Het wonder werkt van Pam Emmerik gaat over kunst en kijken. Het is concreet en persoonlijk, vol rijke en rake details. Briljant is de tussenhaakjesopmerking over wolkenluchten (de enige natuur in een stad); goed vanwege het achteloze tussen neus en lippen door – de vorm – en vanwege de observatie. Sindsdien kijk ik vaker omhoog, om wat meer in de natuur te zijn.
De beul en de vlinder, het verhaal over de wedijver tussen Picasso en Matisse is één van de mooiste essays in de bundel, een dubbelportret over twee kunstenaars die zo’n beetje de hele twintigste eeuw belichamen. Toeval bestaat. Toen ik tijdens het lezen van het boek de tv aanknipte zag ik Picasso – naakt – in zijn atelier schilderen. Hij was druk bezig Matisse te overtreffen.
Er werd ingezoomd op Les demoiselles d’Avignon. De camera draaide om het schilderij heen alsof het een achterkant had (had het niet).
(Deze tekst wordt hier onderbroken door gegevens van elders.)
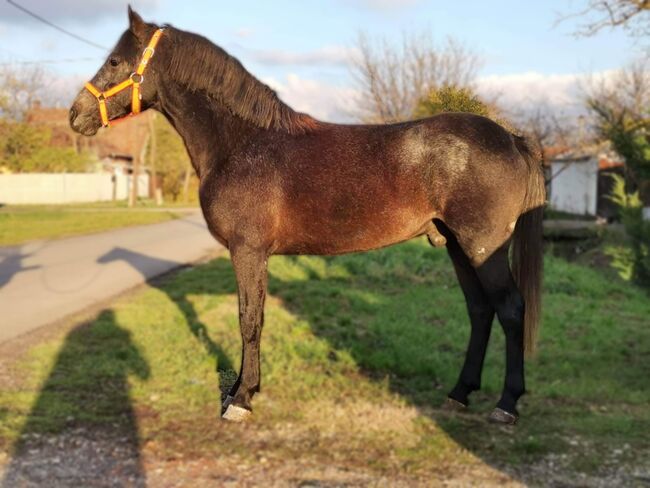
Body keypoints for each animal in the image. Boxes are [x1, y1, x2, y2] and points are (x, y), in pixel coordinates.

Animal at [68, 8, 544, 428]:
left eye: (115, 60)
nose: (76, 114)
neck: (241, 143)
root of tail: (511, 138)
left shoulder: (247, 251)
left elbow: (249, 319)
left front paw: (241, 399)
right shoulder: (254, 255)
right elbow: (254, 316)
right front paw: (241, 389)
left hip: (482, 246)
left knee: (510, 308)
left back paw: (506, 405)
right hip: (457, 247)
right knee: (480, 310)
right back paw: (459, 393)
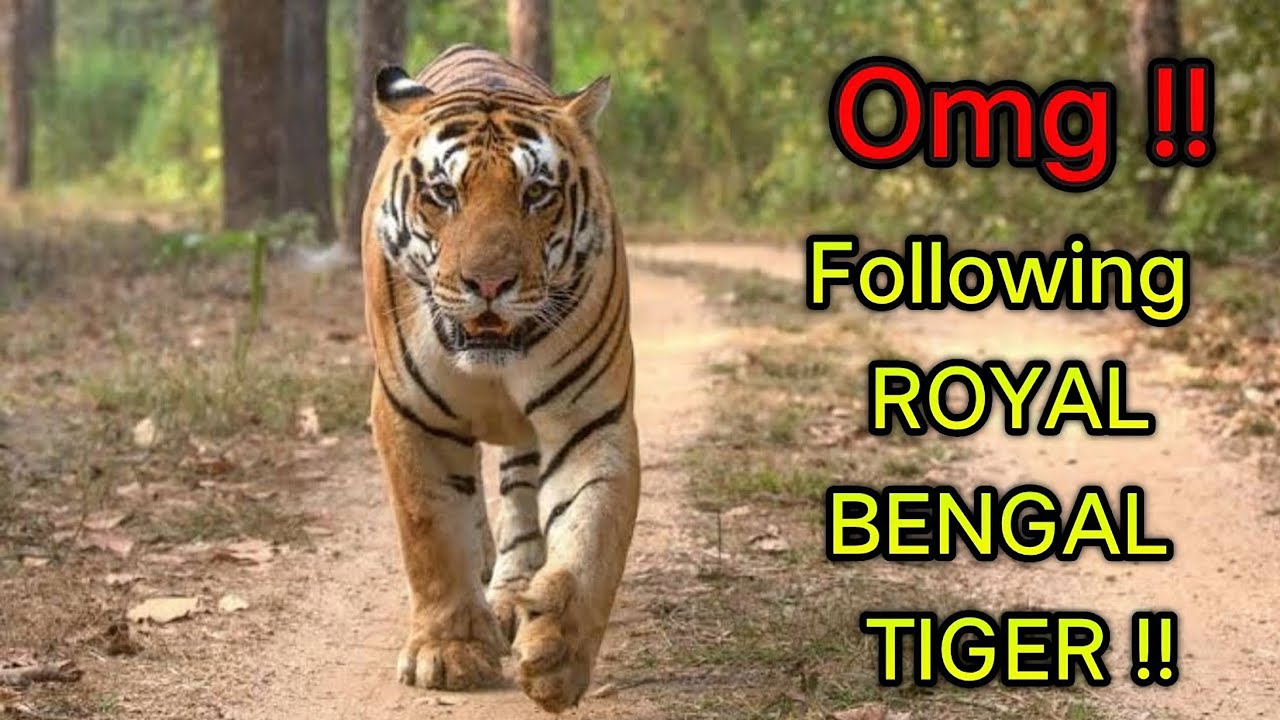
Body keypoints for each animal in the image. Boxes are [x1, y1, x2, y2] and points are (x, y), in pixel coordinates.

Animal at [360, 44, 639, 713]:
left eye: (536, 193)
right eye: (443, 193)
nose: (488, 283)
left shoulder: (592, 419)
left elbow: (592, 533)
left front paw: (559, 654)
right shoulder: (409, 416)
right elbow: (432, 533)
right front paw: (449, 652)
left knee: (517, 495)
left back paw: (514, 591)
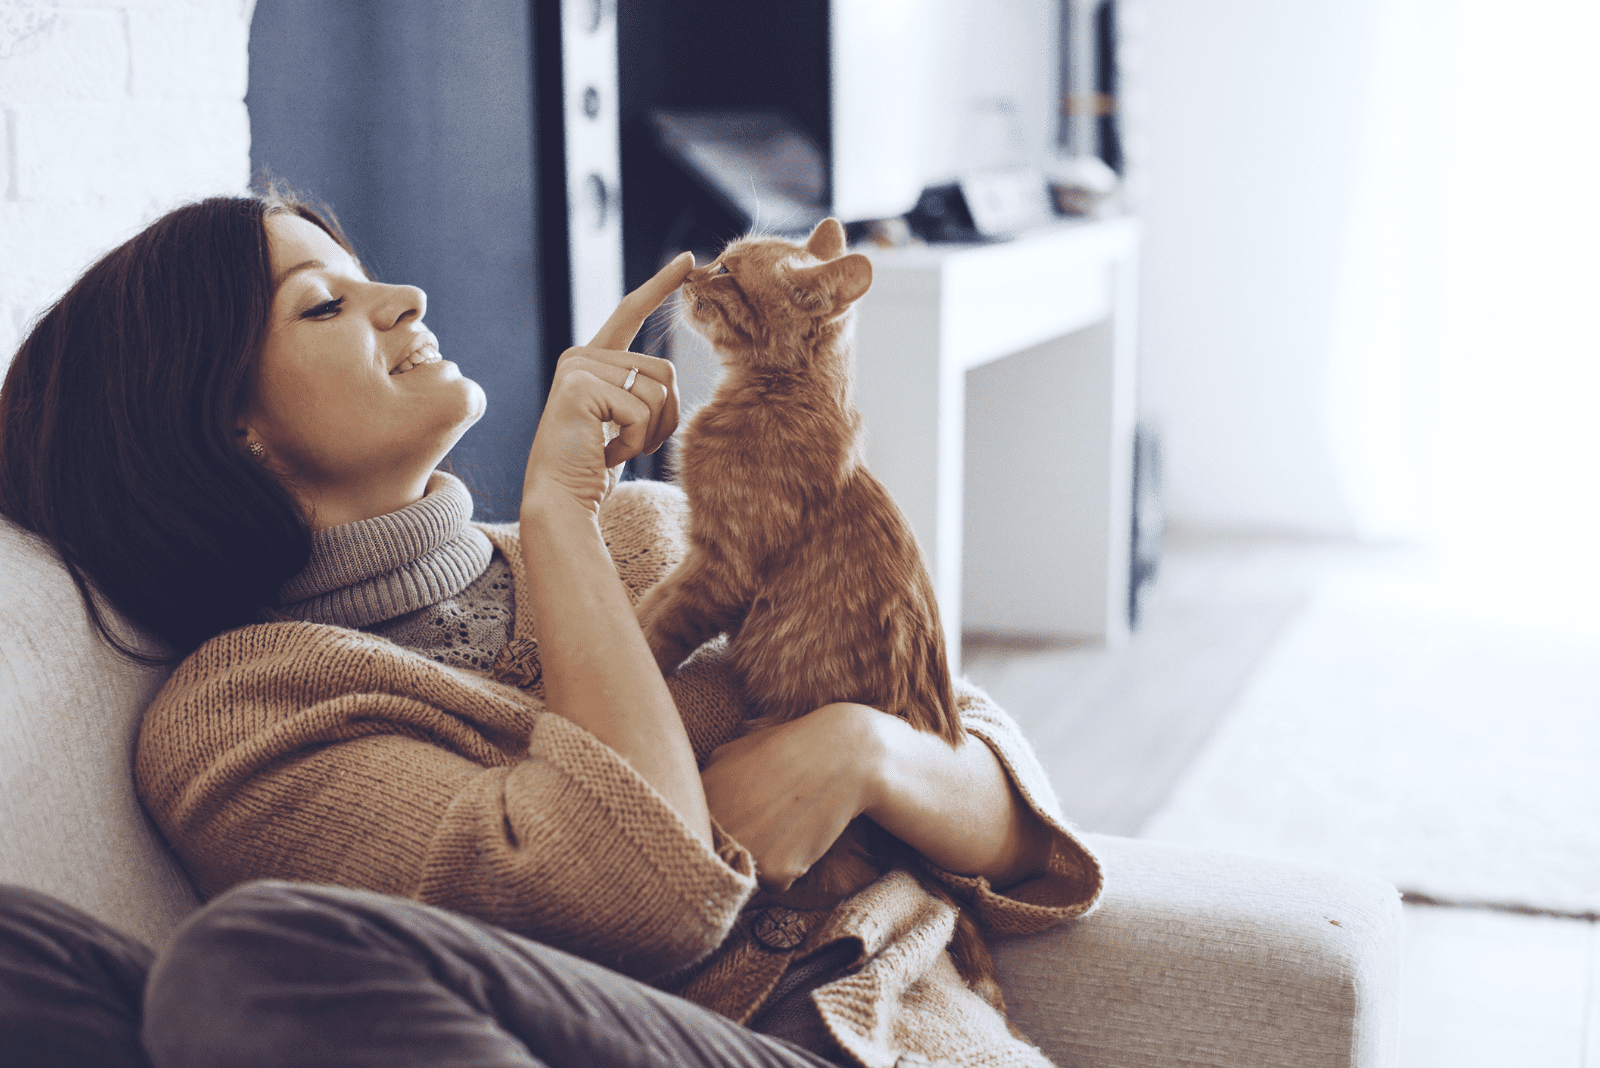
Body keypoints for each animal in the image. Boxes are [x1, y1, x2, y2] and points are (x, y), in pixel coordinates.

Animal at [633, 214, 998, 1010]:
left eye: (730, 274)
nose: (691, 270)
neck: (773, 396)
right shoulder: (704, 561)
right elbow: (649, 601)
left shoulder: (720, 569)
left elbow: (655, 621)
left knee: (829, 888)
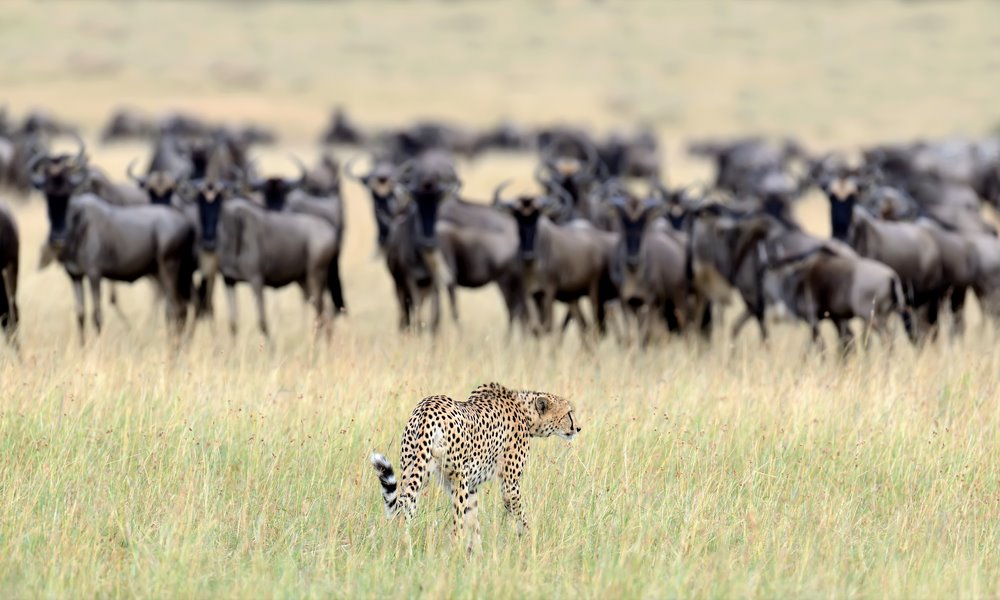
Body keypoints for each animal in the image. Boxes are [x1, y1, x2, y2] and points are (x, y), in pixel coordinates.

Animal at [369, 382, 581, 554]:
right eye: (569, 413)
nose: (578, 428)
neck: (525, 413)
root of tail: (428, 408)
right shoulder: (509, 485)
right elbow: (519, 515)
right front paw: (529, 540)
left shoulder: (471, 486)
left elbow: (473, 520)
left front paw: (476, 553)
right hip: (457, 479)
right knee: (455, 525)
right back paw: (453, 553)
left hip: (414, 471)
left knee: (403, 512)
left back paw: (404, 548)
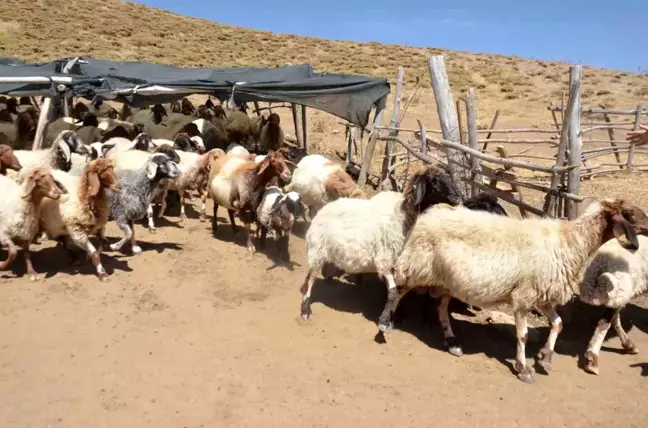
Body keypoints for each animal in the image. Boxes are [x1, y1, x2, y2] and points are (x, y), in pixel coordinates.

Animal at [298, 164, 456, 320]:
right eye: (434, 182)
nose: (455, 199)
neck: (402, 219)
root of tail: (323, 210)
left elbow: (395, 292)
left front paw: (394, 313)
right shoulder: (384, 262)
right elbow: (392, 292)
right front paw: (385, 318)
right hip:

Toen onthulde een kunsthistoricus een ansichtkaart uit 1906 waaraan Picasso zijn meesterwerk had ontleend. Dat was slikken, maar niet voor lang: iedere kunstenaar steelt, wat dacht ik dan?
Bladerend in Emmeriks boek valt mijn oog op de zin ‘een verhaal dat tegenspartelt in de buik van een ander verhaal.’ Dat is het precies. Al die verhalen die tegenspartelen in de buik van andere verhalen.